Suhel Nafar, musicista della città di Lod (Israele), editore musicale e culturale per il mondo arabo del servizio di streaming musicale, sottolinea che l’iniziativa intende creare “una piattaforma unica” che mette a disposizione “l’intero spettro della cultura e delle creatività arabe, passate e presenti” (a questo link si possono trovare alcuni brani). 

Esperti del settore spiegano che Spotify è la prima grande realtà del mondo della musica (e della rete) a lanciare un programma mirato e specifico nei territori occupati della Palestina; una iniziativa che permette ad artisti locali di raggiungere un palcoscenico mondiale, almeno a livello potenziale, a dispetto delle numerose sfide e difficoltà di vita quotidiana e nel far conoscere una musica spesso ignota al grande pubblico. 

“In quanto artista palestinese - spiega Bashar Murad, cantante palestinese che vive a Gerusalemme est - devo subire numerose restrizioni.

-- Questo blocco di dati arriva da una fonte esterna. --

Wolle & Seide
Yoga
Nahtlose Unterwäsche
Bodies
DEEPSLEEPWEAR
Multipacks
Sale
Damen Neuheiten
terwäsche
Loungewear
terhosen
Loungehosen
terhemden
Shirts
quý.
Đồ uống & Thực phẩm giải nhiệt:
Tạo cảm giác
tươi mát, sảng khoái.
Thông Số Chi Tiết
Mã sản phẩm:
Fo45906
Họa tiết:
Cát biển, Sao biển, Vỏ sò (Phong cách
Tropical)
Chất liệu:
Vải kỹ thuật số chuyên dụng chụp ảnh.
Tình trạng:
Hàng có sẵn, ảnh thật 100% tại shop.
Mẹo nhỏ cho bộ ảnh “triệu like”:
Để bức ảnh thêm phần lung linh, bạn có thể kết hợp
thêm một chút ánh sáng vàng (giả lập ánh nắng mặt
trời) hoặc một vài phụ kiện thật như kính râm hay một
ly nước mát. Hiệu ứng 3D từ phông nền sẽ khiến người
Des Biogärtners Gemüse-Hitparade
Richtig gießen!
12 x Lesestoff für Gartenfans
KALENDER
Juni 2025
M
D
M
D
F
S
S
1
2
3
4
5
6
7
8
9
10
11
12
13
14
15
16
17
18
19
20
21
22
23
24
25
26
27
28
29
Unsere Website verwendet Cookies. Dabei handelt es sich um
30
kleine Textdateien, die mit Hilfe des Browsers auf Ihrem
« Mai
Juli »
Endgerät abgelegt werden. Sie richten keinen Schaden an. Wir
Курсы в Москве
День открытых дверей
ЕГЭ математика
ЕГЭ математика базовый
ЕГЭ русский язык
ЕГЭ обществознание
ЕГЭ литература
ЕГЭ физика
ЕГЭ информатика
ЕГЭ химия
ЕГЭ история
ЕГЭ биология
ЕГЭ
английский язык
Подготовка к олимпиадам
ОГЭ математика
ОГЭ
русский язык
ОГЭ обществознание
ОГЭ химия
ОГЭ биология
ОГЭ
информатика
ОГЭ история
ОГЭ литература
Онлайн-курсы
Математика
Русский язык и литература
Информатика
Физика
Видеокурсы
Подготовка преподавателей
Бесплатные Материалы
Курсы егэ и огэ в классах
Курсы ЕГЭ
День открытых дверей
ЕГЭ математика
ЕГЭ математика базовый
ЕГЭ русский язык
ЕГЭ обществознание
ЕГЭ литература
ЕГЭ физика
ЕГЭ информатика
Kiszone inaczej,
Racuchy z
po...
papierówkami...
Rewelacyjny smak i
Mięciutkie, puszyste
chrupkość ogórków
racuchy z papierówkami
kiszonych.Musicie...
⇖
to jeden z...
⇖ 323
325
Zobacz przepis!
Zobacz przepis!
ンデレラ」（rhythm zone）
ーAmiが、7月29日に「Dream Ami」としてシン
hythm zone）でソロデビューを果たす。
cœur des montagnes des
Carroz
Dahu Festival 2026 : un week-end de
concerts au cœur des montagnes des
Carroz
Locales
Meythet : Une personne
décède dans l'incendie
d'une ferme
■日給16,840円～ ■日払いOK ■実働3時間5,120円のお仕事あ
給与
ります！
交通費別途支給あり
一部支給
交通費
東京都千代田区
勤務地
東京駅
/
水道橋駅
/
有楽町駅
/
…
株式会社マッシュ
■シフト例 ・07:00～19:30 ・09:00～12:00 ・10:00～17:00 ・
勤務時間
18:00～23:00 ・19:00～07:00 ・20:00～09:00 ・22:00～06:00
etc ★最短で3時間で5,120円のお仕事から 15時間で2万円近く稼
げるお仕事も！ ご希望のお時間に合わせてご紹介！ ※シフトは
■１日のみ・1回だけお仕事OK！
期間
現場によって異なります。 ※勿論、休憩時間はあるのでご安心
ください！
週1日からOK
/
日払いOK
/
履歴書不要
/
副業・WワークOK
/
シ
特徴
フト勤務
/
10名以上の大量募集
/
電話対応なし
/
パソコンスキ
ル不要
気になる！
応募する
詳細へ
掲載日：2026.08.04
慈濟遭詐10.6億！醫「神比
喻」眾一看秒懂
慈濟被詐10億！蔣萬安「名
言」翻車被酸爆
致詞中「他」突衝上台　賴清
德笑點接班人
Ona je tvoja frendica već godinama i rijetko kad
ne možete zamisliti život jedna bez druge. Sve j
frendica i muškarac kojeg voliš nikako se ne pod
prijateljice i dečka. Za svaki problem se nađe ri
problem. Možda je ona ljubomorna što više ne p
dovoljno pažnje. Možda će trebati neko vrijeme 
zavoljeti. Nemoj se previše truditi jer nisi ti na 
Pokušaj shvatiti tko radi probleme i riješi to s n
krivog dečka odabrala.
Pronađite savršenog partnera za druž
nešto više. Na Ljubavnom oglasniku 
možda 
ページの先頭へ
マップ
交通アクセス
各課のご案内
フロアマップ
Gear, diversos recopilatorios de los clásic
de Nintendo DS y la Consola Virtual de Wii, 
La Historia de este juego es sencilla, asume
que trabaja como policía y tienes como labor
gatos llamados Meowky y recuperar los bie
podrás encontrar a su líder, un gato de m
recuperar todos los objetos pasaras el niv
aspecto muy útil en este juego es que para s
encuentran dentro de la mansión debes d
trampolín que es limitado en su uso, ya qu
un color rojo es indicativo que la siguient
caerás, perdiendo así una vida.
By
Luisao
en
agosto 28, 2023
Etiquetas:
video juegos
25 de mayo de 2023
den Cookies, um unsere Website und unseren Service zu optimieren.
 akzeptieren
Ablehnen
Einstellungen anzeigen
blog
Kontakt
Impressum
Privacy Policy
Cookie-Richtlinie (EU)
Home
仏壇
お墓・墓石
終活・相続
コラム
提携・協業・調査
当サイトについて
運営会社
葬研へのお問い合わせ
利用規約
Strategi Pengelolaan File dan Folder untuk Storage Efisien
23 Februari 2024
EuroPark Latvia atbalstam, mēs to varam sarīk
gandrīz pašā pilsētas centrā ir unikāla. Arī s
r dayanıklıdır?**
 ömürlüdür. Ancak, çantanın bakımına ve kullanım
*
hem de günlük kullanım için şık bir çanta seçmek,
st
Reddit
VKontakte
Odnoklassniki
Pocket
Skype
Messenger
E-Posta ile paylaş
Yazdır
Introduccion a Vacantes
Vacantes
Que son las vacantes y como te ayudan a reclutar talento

Alcuni di noi non possono nemmeno viaggiare per tenere concerti o esibizioni all’estero”. Ecco perché questa nuova realtà, aggiunge, può contribuire molto alla diffusione della musica locale. “Poco dopo il lancio - conferma - i miei follower sono aumentati passando da 30 a quasi 6500”. 

Tuttavia, la mancanza di una connessione internet stabile e ad alta velocità - soprattutto per quanto riguarda la rete mobile dei cellulari - in Cisgiordania e nella Striscia di Gaza è destinata a creare difficoltà per gli utilizzatori nel quotidiano. “Dovrò essere a casa - racconta Mohammed Al-Susi, cantante rap di Gaza - o andare in un internet café, o ancora cercare una buona connessione per poter caricare i miei brani su Spotify”. 

Del resto i territori palestinesi sono la sola realtà del mondo arabo in cui non vi è una rete veloce 4G; per ovviare al problema, alcuni internauti si rivolgono a reti più affidabili nella vicina Israele. In Cisgiordania il 3G è arrivato solo lo scorso anno e a Gaza siamo ancora un gradino più in basso alla rete 2G. Avere un canale dedicato per musica e social per i territori palestinesi è un “qualcosa di significativo” conclude Murad, secondo cui “nonostante le restrizioni, possiamo unirci sui social”.